Text under study:

· · ·

Guest Blog: What’s happened to sequential sign-off?

Content provided by Second Wind Online
Author: Deborah Budd

For any agency folks who have been in the business longer than ten years, sequential sign-off is a familiar concept. It refers to everyone involved in a project or campaign taking responsibility for their portion of the job, and affixing their signatures to their work, approving it as “done” before handing it on to the next person.

Typically, sequential sign-off was a paper-based function. Agencies used approval slips that stayed with the job through completion. Or, production job jackets were imprinted with sign-off forms; these big envelopes were passed around the agency from account service to traffic to creative, back to traffic and finally into production. They held not only signatures, but all of the essential paperwork and ephemera that accumulated throughout the development and production process, including the original job requisition, job input and creative brief, copy notes and drafts, change orders, CCRs, and so on.

· · ·

Given records:
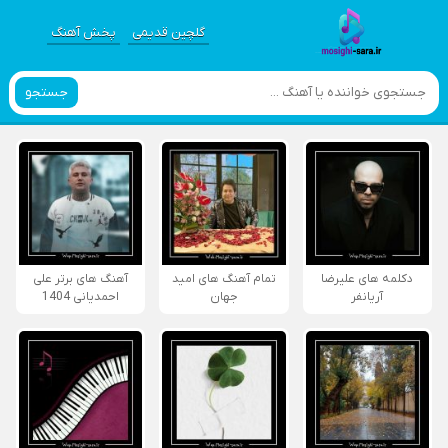
گلچین قدیمی
پخش آهنگ
جستجو
دکلمه های علیرضا
تمام آهنگ های امید
آهنگ های برتر علی
آریانفر
جهان
احمدیانی 1404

· · ·

Activity list:
- A) Reproduce word for word the passage of the sequential sign-off blog post that starts at "Typically, sequential sign-off" and ends after "CCRs, and so on.".
- B) Carry the guest blog post on sequential sign-off on from its last sentence.

Outputs for the tasks:
- A)
Typically, sequential sign-off was a paper-based function. Agencies used approval slips that stayed with the job through completion. Or, production job jackets were imprinted with sign-off forms; these big envelopes were passed around the agency from account service to traffic to creative, back to traffic and finally into production. They held not only signatures, but all of the essential paperwork and ephemera that accumulated throughout the development and production process, including the original job requisition, job input and creative brief, copy notes and drafts, change orders, CCRs, and so on.

- B)
Today, the wide use of digital agency management, traffic and workflow systems has made those old sign-off methods problematic. Since so much of our work is digital, and communications happen over the Internet, the paper trail is now much smaller; and the need for a production job jacket to store paperwork has likewise shrunk.

So how do agencies handle sequential sign-off today?

We still believe sign-off is important—not because we need to know whom to blame when things go wrong or mistakes happen, but because asking agency people, and clients, to put their John Henrys on a proof or approval slip encourages an “I’d better check this one more time” attitude. Being asked to assume responsibility causes people to act more responsibly. And that works (for the most part) with clients, too.

So here is an outline for sequential sign-off you can try at your agency.

  1. At the start of any project, the account executive should note the client’s job input, including which client contacts will be responsible for “signing off” on various aspects of the job. Who will okay the creative and strategic concept? Which staff people will supply copy resources and approve copy? Who is allowed to authorize moving from creative to production? Who approves proofs? Estimates? Invoices?
  2. The AE brings this information back to the agency, included as part of his initial Job Requisition and Job Input, along with a ballpark idea of budget.
  3. The Traffic or Project Manager opens the job, and creates the necessary files for archiving communications, project proofs, documents and forms.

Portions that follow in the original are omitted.